# Work item
Return the lines from the one with "Кухонный таймер – стильный механический" up to and including the one with "создании интерьера кухни", copied character for character.

# Available data
_ _ _ _ _ _ _
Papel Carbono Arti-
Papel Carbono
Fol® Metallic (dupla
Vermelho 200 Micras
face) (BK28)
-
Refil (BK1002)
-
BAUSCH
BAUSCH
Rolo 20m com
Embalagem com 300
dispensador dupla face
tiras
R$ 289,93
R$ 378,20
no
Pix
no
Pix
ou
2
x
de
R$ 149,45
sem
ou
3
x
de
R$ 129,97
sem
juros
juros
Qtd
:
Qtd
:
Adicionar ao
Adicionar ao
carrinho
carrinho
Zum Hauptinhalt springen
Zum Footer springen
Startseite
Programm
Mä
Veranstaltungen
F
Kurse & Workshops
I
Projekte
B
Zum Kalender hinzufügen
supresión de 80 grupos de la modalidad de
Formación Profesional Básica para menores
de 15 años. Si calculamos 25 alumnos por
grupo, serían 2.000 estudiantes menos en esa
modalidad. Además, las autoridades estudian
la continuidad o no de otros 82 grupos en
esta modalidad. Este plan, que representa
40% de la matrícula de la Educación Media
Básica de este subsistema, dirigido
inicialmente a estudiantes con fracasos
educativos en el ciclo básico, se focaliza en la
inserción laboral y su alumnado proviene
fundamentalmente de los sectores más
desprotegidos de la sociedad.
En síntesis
_ _ _ _ _ _ _
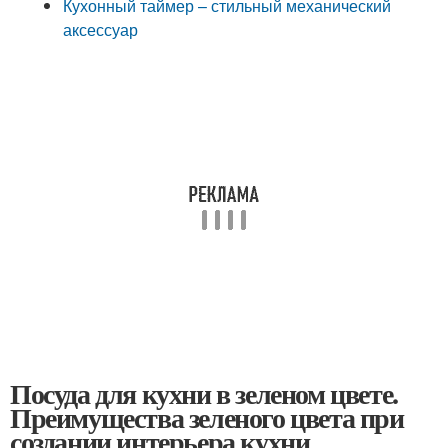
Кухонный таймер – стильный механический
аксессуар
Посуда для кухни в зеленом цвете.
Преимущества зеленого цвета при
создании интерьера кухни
_ _ _ _ _ _ _
# Worked solution
Кухонный таймер – стильный механический
аксессуар
Посуда для кухни в зеленом цвете.
Преимущества зеленого цвета при
создании интерьера кухни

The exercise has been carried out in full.